In my program I'm reading integers form console many times. Every time, I need to type this line.

new Scanner(System.in).nextInt();


I'm used to C/C++ and I'm wondering if I can define something like

#define READINT Scanner(System.in).nextInt();


and then, in every place in my java program I can read form console as

int a = new READINT;


But I read form books Java does not support macros.

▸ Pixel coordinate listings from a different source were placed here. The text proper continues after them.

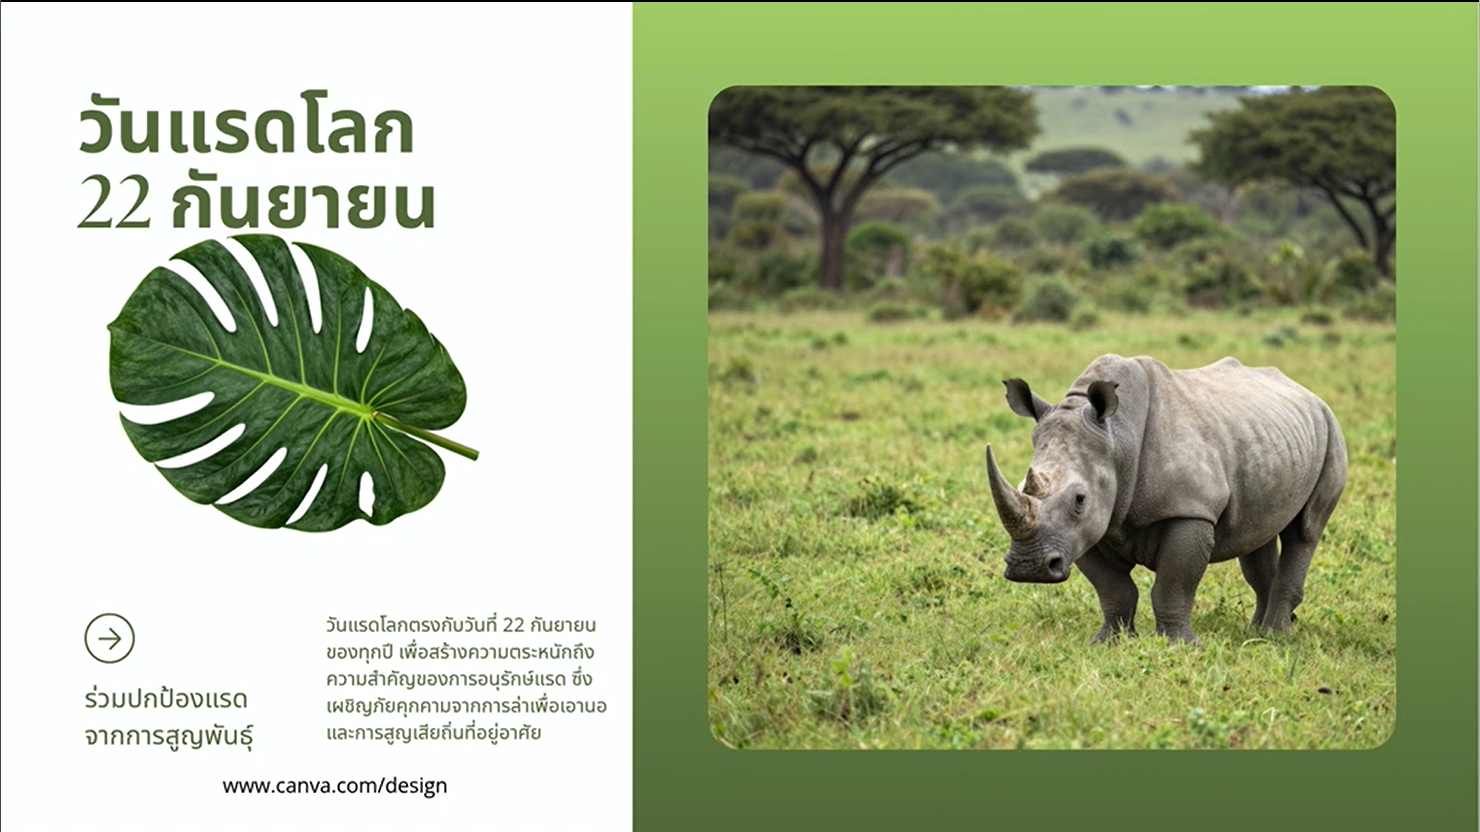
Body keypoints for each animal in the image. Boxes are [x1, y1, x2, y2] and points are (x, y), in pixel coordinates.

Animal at [985, 354, 1347, 644]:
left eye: (1079, 499)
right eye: (1022, 485)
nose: (1029, 568)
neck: (1118, 440)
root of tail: (1308, 393)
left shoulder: (1190, 510)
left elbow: (1173, 585)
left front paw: (1178, 645)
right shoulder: (1084, 531)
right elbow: (1113, 588)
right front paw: (1109, 642)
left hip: (1331, 429)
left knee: (1305, 530)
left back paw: (1276, 635)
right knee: (1257, 535)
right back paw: (1259, 631)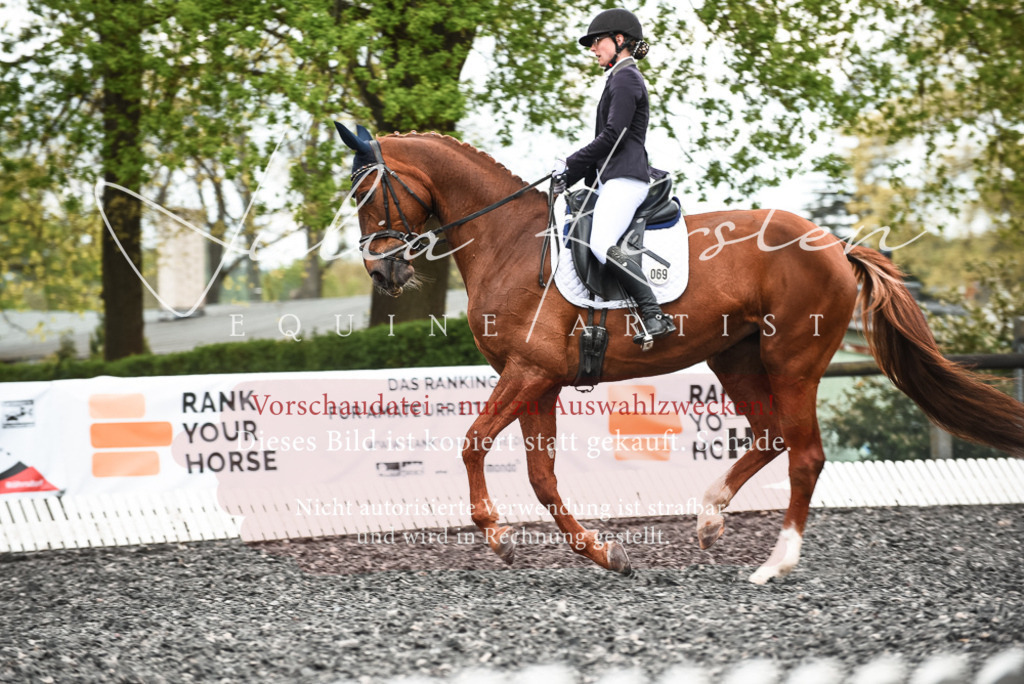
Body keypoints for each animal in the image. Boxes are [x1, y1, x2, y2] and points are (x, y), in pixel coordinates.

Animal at [334, 124, 1024, 584]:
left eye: (367, 195)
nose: (383, 271)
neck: (508, 241)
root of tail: (835, 245)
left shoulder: (529, 372)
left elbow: (474, 443)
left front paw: (498, 536)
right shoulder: (538, 380)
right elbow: (541, 475)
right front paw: (604, 554)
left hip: (793, 362)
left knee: (805, 455)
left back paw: (775, 564)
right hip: (737, 358)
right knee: (771, 435)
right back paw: (710, 517)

Someone please explain me why is it so, and can I do this in any other way.

Answer

You can but you shouldn't.

The shouldn't part:

You shouldn't because using the pre-processor is considered bad practice to start with, and the need for it has vanished in modern languages.


The can part: (*)

Java itself doesn't support macros. On the other hand, you could pipe the source code through the C pre processor (CPP for short) just like the C/C++ compile chain does.

Here's a demo:

src/Test.java:

#define READINT (new java.util.Scanner(System.in).nextInt())

class Test {
    public static void main(String[] args) {
        int i = READINT;
    }
}

cpp command:

$ cpp -P src/Test.java preprocessed/Test.java

Result:

class Test {
    public static void main(String[] args) {
        int i = (new java.util.Scanner(System.in).nextInt());
    }
}

Compile:

$ javac preprocessed/Test.java


A better workaround:

You can write your own utility class with a static method instead:

import java.util.Scanner;
class StdinUtil {
    public final static Scanner STDIN = new Scanner(System.in);
    public static int readInt() {
        return STDIN.nextInt();
    }
}

And when you want to use it, you can statically import the readInt method:

import static StdinUtil.readInt; 

class Test {
    public static void main(String[] args) {
        int i = readInt();
    }
}

(or do static import StdinUtil.STDIN; and use STDIN.nextInt().)


And finally, an anecdote

I myself used the CPP preprocessing approach on Java code once! I was creating a programming assignment for a course. I wanted to be able to easily extract a code skeleton out of the reference solution. So I just used a few #ifdefs to filter out the "secret" parts of the solution. That way I could maintain the reference solution, and easily regenerate the code skeleton.


This post has been rewritten as an article here.


(*) Since I hate answering questions with "you shouldn't". Besides, some future reader may have good reasons for wanting to use the cpp in conjunction with Java sources!